Source data:
◇ ◇ ◇ ◇ ◇ ◇ ◇

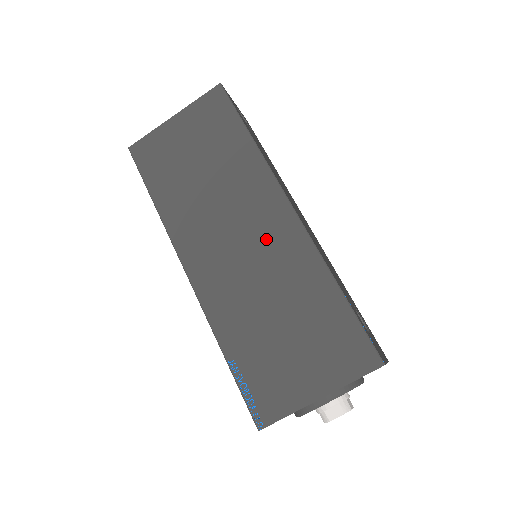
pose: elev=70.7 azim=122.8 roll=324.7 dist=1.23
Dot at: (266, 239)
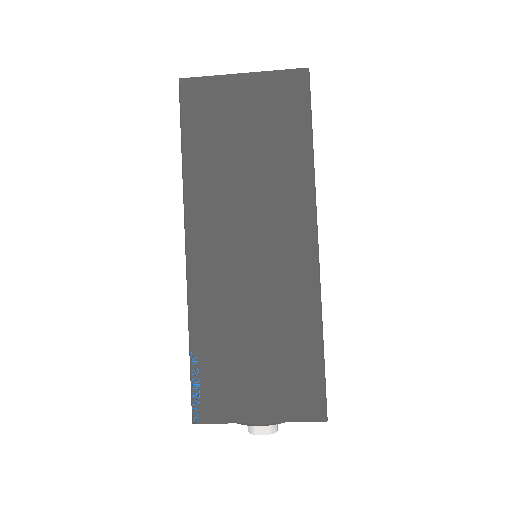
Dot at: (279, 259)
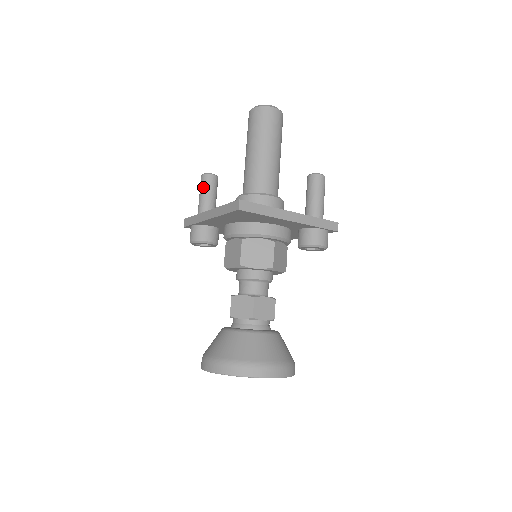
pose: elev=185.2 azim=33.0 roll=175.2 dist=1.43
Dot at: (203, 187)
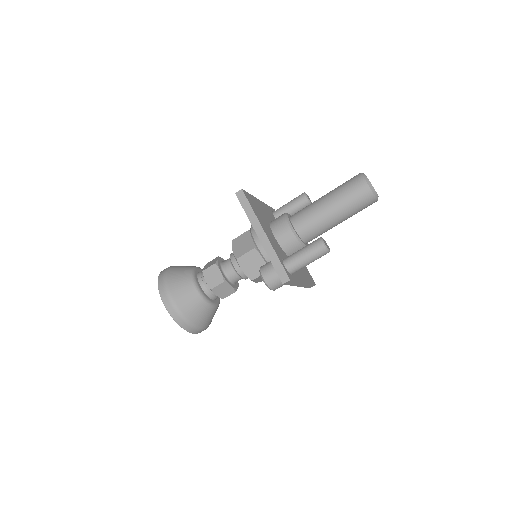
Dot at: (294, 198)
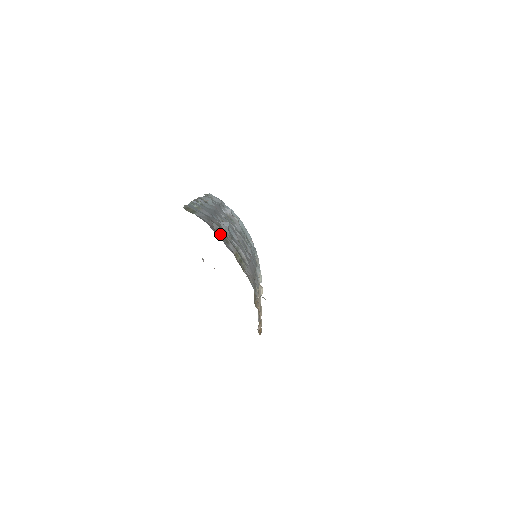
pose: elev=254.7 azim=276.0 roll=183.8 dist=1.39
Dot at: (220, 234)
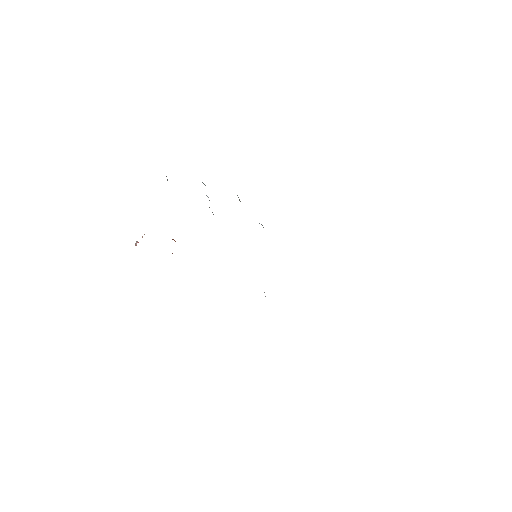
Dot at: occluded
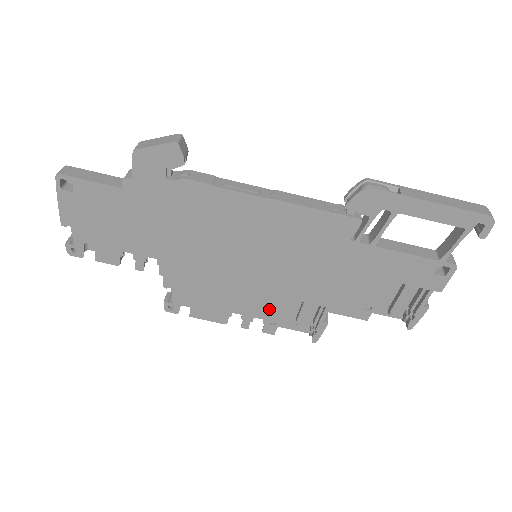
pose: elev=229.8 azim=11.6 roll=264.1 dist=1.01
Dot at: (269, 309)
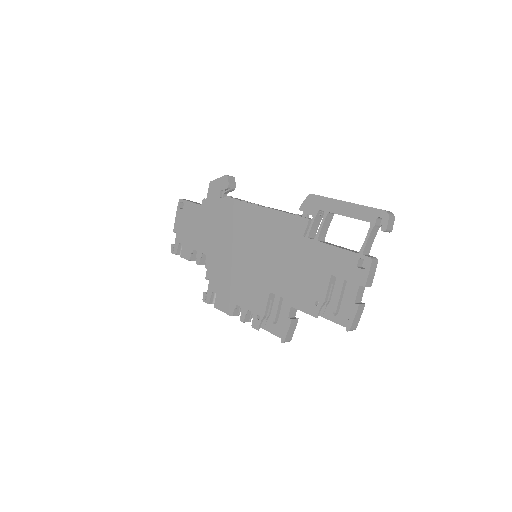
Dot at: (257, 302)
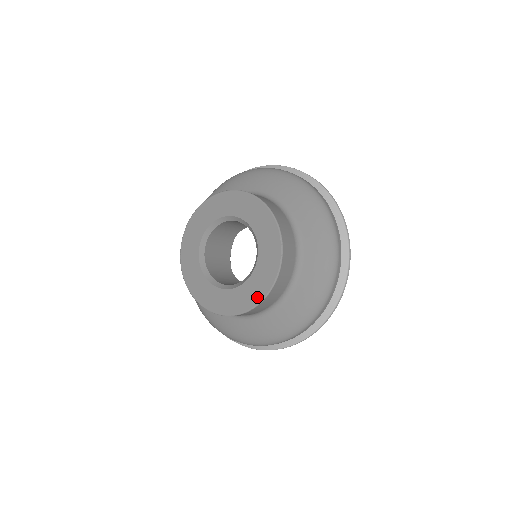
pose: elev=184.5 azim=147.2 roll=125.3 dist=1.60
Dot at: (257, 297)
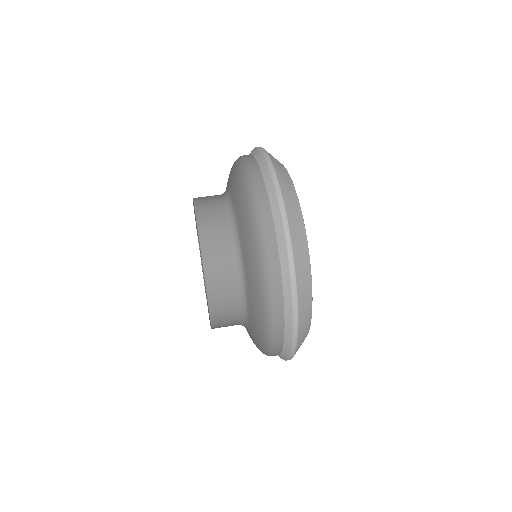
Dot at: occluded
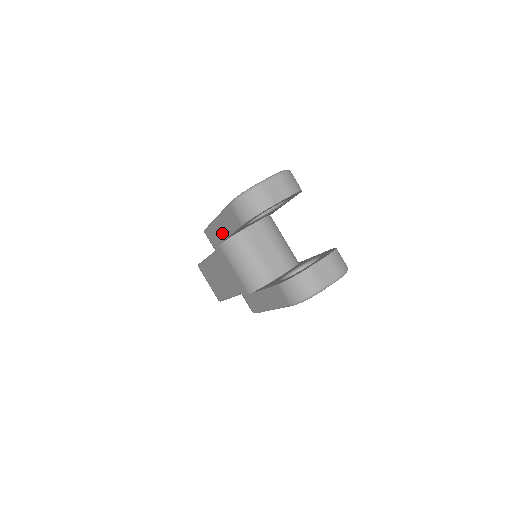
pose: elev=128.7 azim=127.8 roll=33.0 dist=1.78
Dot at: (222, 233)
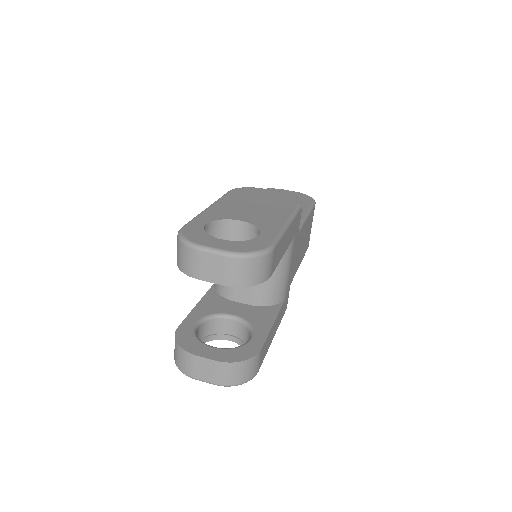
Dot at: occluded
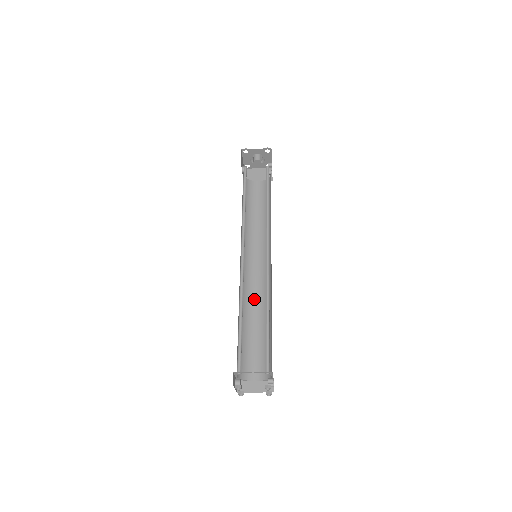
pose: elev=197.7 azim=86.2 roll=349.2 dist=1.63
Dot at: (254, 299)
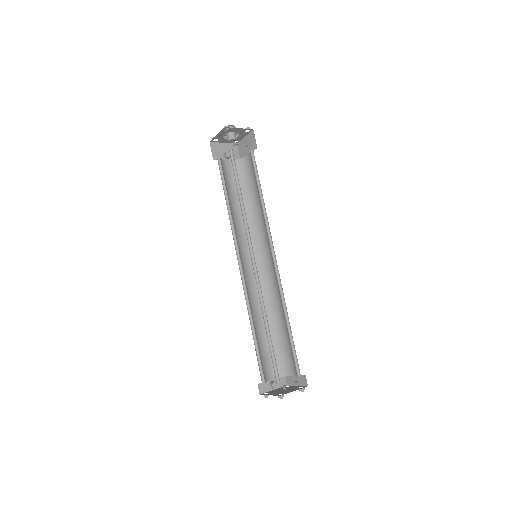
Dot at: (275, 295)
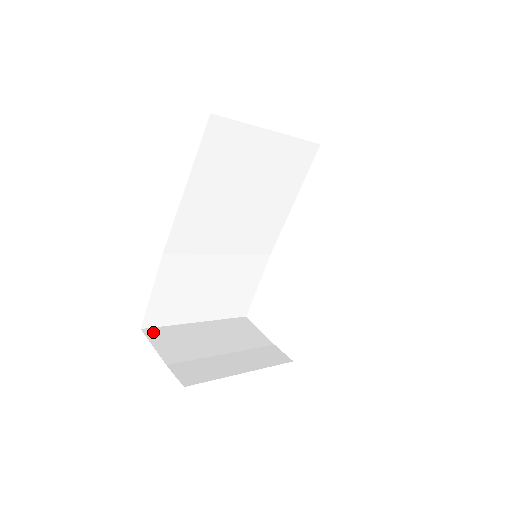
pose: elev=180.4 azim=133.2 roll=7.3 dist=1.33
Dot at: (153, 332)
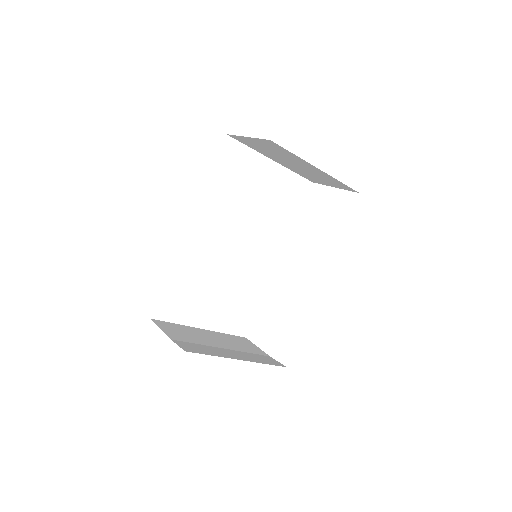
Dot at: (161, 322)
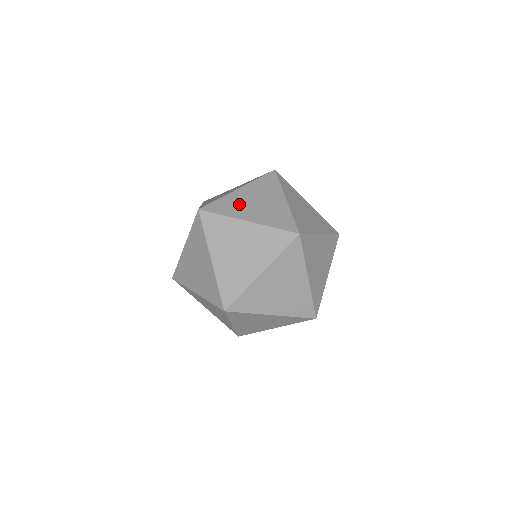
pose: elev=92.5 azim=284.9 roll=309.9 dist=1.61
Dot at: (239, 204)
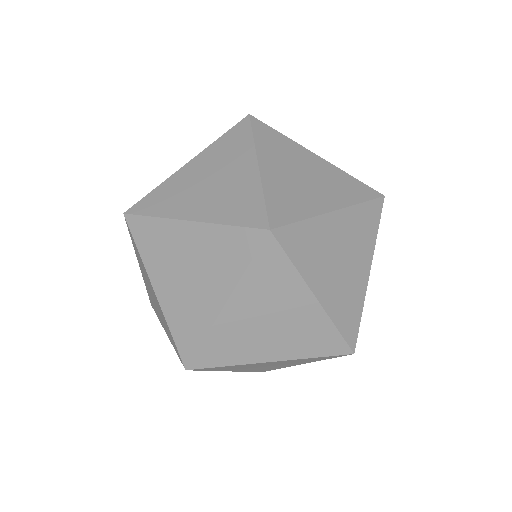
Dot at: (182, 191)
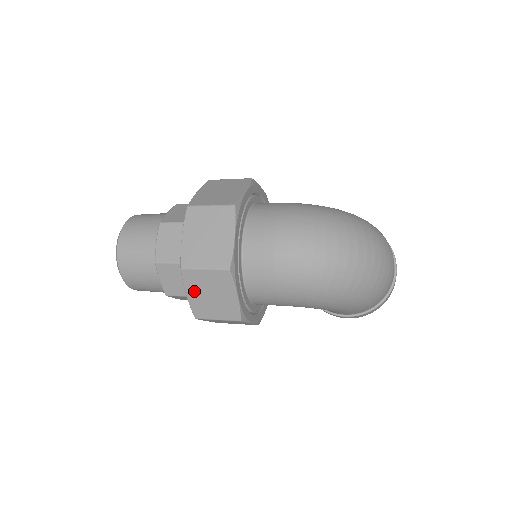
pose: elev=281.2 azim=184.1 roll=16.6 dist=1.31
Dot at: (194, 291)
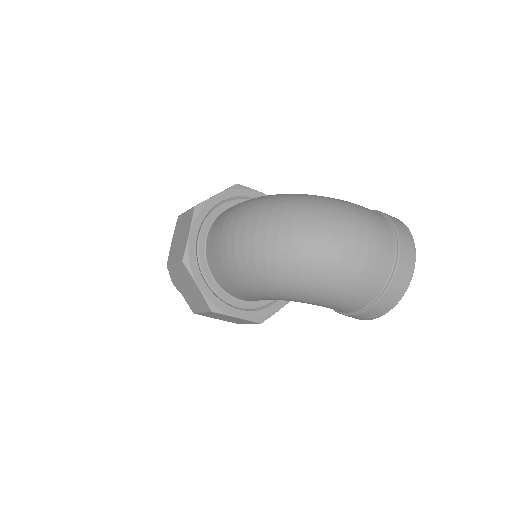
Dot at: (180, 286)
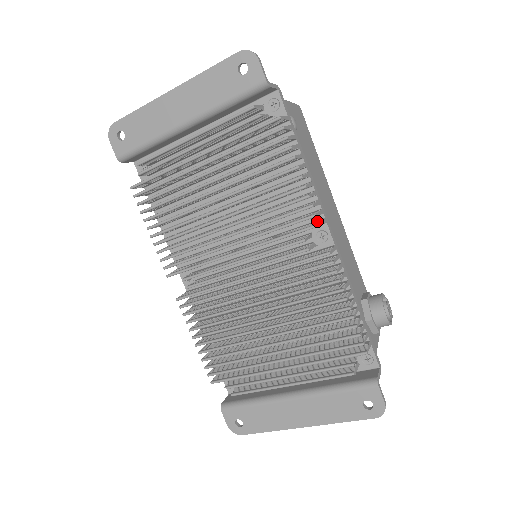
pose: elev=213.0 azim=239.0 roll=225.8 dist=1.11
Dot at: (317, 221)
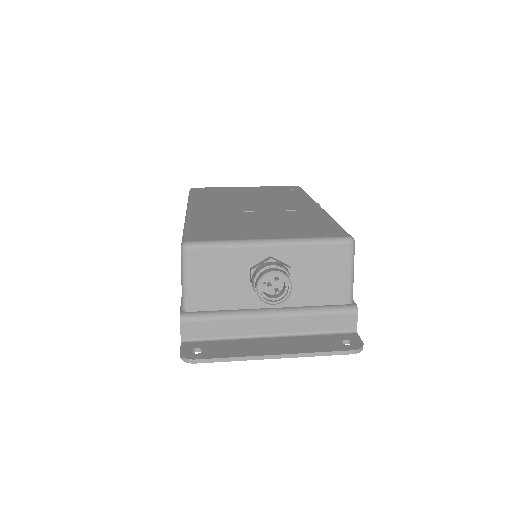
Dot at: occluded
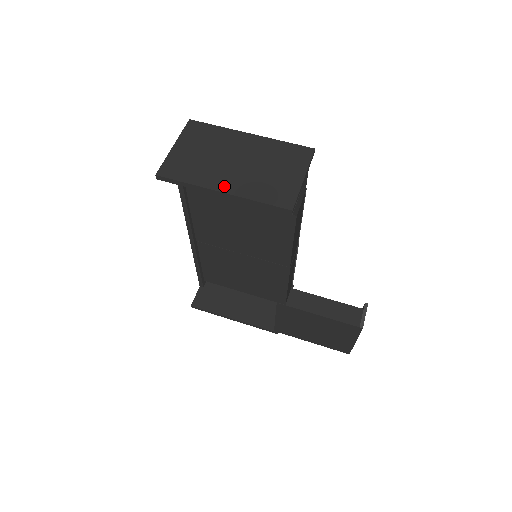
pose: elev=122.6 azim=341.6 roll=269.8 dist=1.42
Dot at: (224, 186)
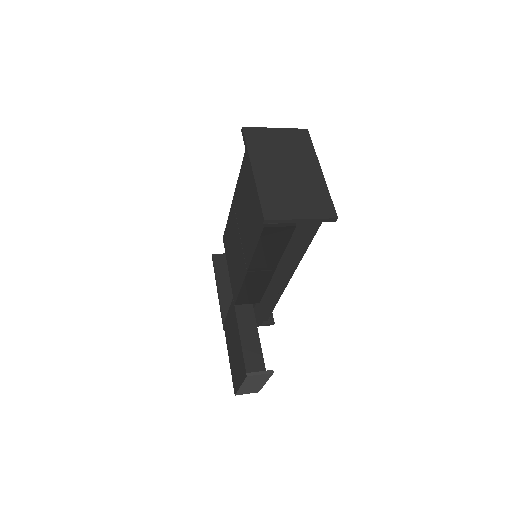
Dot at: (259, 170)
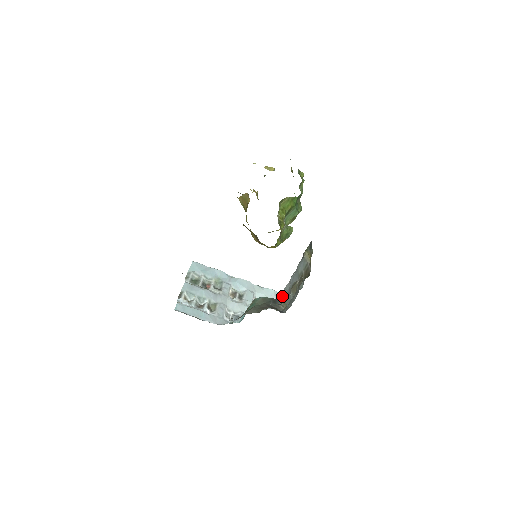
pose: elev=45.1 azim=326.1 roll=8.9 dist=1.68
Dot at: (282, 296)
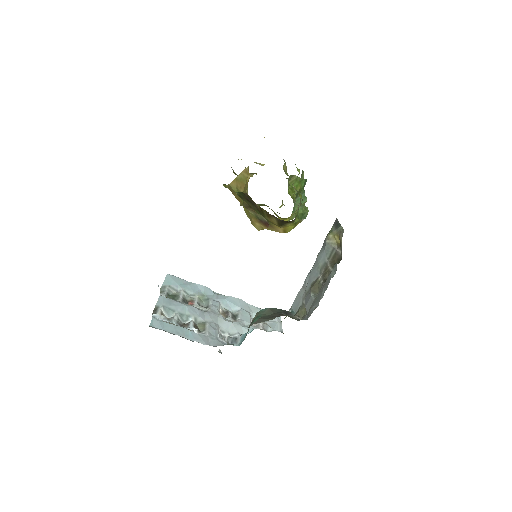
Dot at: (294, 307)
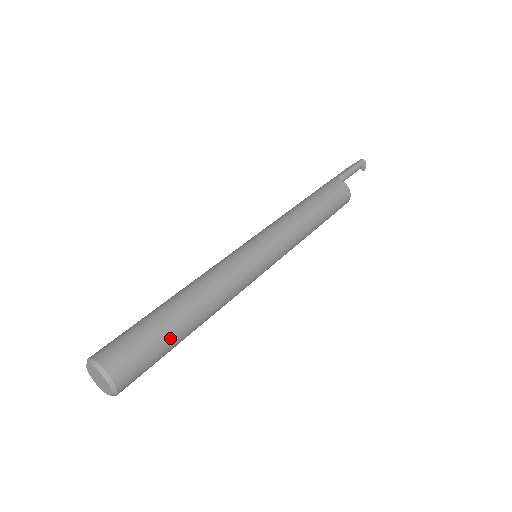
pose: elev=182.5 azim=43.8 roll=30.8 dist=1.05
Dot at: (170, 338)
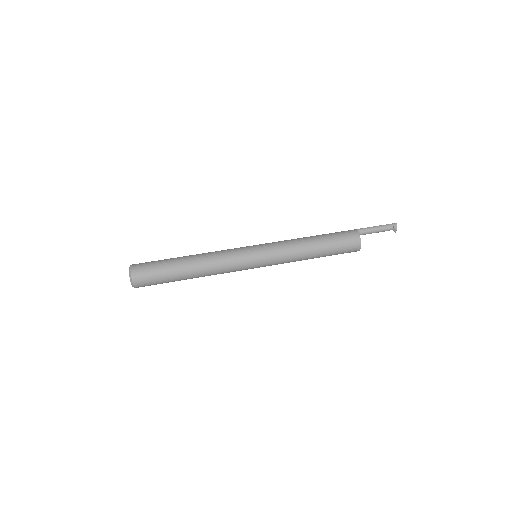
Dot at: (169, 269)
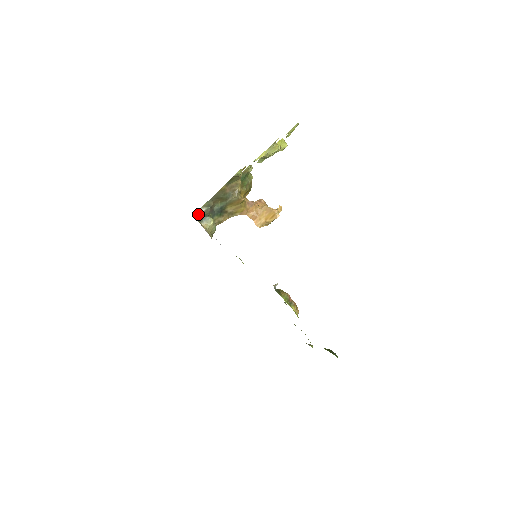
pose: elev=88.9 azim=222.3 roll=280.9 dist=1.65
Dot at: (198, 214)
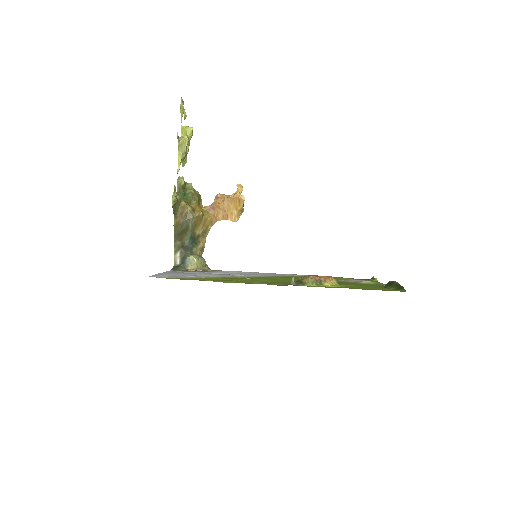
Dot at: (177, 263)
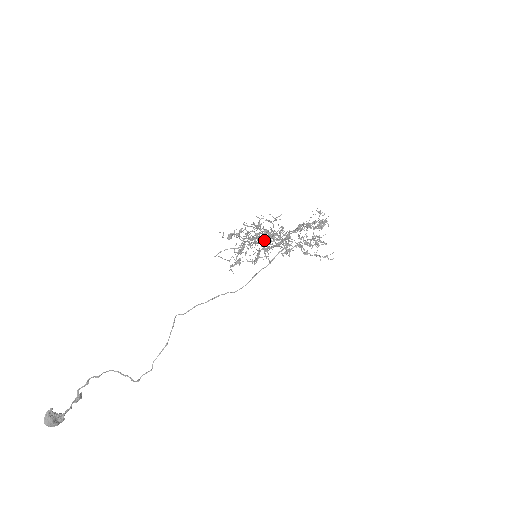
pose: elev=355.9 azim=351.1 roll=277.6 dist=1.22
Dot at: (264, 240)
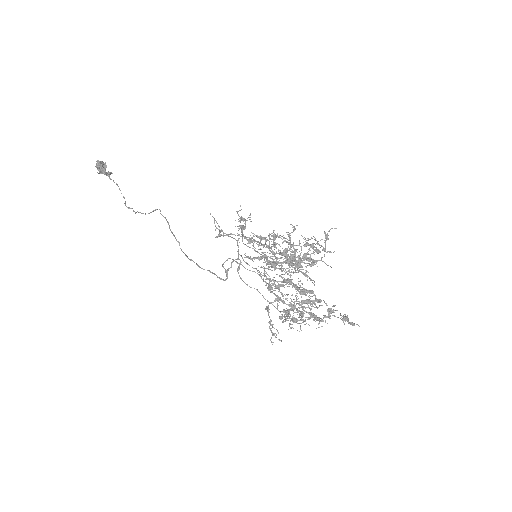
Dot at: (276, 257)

◇ ◇ ◇ ◇ ◇ ◇ ◇

▶ OBJECTIVE: Switch every "pose" to "camera" in the entries, starting at the line that contains "pose: elev=197.7 azim=86.2" and stopping at the last line of the entries, and leave everything else unchanged. Write out only those lines, without the pictures.

▶ SOLUTION TO THIS PROBLEM:
camera: elev=197.7 azim=86.2 roll=349.2 dist=1.63
Dot at: (254, 299)
Dot at: (275, 295)
camera: elev=180.4 azim=133.2 roll=7.3 dist=1.33
Dot at: (153, 332)
Dot at: (161, 322)
camera: elev=92.5 azim=284.9 roll=309.9 dist=1.61
Dot at: (239, 204)
Dot at: (182, 191)
camera: elev=281.2 azim=184.1 roll=16.6 dist=1.31
Dot at: (194, 291)
Dot at: (180, 286)
camera: elev=213.0 azim=239.0 roll=225.8 dist=1.11
Dot at: (317, 221)
Dot at: occluded
camera: elev=122.6 azim=341.6 roll=269.8 dist=1.42
Dot at: (224, 186)
Dot at: (259, 170)
camera: elev=45.1 azim=326.1 roll=8.9 dist=1.68
Dot at: (282, 296)
Dot at: (294, 307)
camera: elev=182.5 azim=43.8 roll=30.8 dist=1.05
Dot at: (170, 338)
Dot at: (169, 269)
camera: elev=88.9 azim=222.3 roll=280.9 dist=1.65
Dot at: (198, 214)
Dot at: (177, 263)
camera: elev=355.9 azim=351.1 roll=277.6 dist=1.22
Dot at: (264, 240)
Dot at: (276, 257)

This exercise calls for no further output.